Instructions for the task
Rewrite all of the material below, changing every "scientific name" to "binomial" and keeping everything else the same. Leave the pictures out.

Material for the task

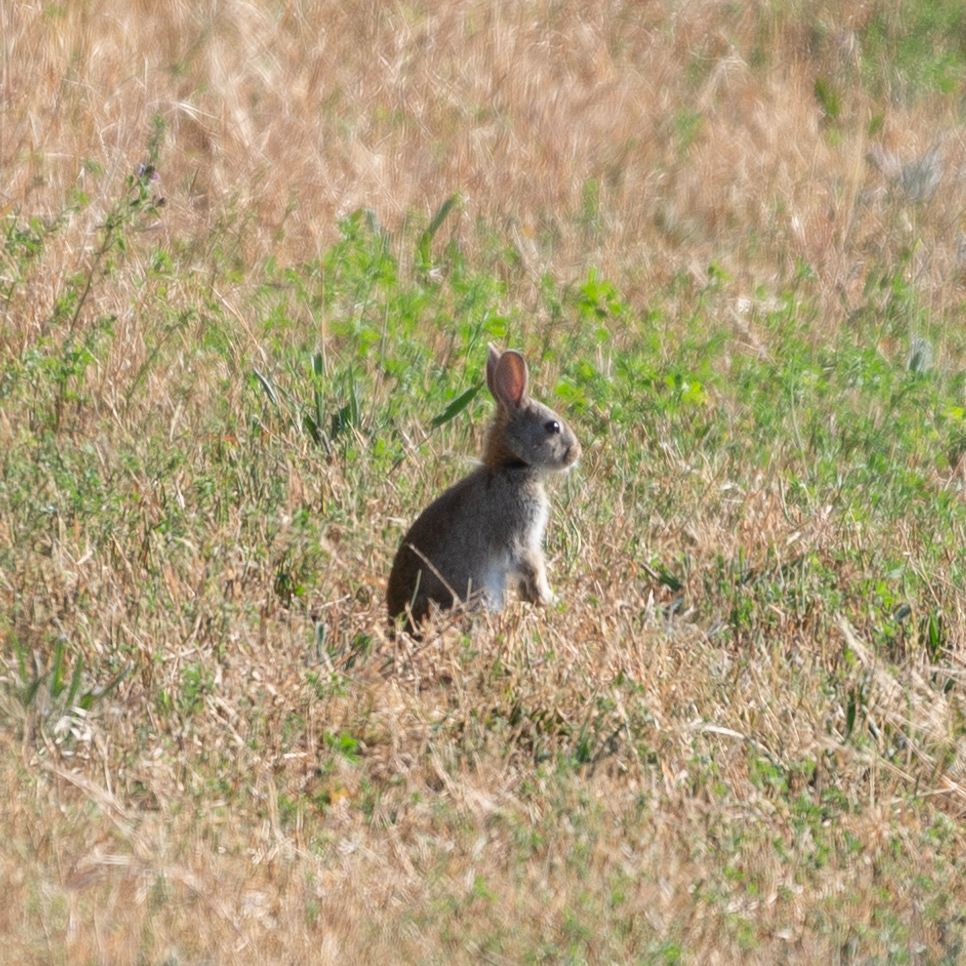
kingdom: Animalia
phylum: Chordata
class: Mammalia
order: Lagomorpha
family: Leporidae
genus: Oryctolagus
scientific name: Oryctolagus cuniculus
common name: European rabbit
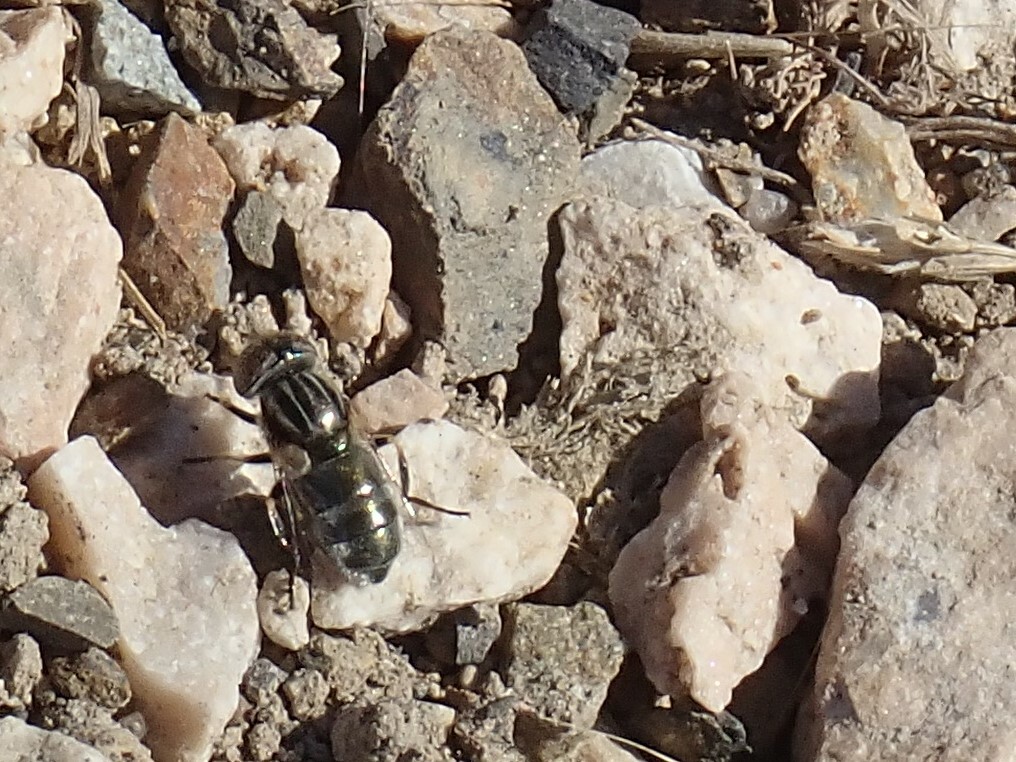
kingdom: Animalia
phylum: Arthropoda
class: Insecta
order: Diptera
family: Syrphidae
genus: Eristalinus
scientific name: Eristalinus aeneus
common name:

Solution
kingdom: Animalia
phylum: Chordata
class: Mammalia
order: Lagomorpha
family: Leporidae
genus: Oryctolagus
binomial: Oryctolagus cuniculus
common name: European rabbit
kingdom: Animalia
phylum: Arthropoda
class: Insecta
order: Diptera
family: Syrphidae
genus: Eristalinus
binomial: Eristalinus aeneus
common name:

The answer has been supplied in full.